(Stored data entries)
==========

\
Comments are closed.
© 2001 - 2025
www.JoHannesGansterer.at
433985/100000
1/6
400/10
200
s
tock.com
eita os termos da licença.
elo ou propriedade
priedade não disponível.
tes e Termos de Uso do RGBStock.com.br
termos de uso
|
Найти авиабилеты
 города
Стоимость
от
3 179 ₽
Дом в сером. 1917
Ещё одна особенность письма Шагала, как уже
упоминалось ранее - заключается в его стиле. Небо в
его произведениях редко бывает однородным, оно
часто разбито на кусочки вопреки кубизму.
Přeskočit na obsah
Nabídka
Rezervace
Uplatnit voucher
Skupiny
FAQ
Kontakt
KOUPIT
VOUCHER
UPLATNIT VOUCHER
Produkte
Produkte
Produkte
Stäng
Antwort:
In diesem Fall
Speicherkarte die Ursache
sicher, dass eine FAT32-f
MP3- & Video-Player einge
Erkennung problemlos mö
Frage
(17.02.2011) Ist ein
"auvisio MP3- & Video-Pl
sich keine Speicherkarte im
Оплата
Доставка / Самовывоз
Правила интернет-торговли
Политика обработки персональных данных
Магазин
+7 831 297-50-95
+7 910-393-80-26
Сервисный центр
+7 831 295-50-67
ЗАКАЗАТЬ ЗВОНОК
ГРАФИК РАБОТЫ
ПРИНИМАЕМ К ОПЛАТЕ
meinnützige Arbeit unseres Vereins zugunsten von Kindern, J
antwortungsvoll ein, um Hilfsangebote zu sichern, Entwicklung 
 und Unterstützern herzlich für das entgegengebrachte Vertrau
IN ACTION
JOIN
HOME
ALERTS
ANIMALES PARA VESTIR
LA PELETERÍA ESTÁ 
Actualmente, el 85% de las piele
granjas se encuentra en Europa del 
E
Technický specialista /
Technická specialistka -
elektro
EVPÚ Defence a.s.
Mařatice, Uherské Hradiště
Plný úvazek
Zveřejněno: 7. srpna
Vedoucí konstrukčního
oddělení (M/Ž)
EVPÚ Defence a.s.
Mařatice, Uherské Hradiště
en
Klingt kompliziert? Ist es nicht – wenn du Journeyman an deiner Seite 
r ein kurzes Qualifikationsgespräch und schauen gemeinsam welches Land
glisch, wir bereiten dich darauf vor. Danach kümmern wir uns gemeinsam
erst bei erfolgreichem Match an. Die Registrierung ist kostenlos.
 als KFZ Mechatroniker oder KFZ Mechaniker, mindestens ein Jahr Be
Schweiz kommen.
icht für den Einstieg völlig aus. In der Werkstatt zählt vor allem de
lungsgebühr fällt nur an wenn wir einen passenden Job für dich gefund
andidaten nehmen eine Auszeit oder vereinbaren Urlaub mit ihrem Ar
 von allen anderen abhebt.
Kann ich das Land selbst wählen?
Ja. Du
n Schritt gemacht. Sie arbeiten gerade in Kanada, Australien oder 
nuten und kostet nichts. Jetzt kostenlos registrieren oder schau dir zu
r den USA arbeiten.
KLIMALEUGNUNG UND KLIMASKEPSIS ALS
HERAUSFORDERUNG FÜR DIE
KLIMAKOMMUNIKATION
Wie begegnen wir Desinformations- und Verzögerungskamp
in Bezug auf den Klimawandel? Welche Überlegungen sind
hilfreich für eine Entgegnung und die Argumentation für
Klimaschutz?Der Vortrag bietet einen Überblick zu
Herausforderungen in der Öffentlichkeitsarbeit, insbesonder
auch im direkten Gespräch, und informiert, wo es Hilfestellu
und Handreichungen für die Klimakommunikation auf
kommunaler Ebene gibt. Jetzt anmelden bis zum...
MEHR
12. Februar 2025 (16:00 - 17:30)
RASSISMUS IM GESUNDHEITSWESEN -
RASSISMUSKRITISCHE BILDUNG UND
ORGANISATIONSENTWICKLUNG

==========

**PROBLEM DETAILS**
Where the string "Speicherkarte" appears in a line of the entries above, return that line.

**RESPONSE TO THIS EXERCISE**
Speicherkarte die Ursache
sich keine Speicherkarte im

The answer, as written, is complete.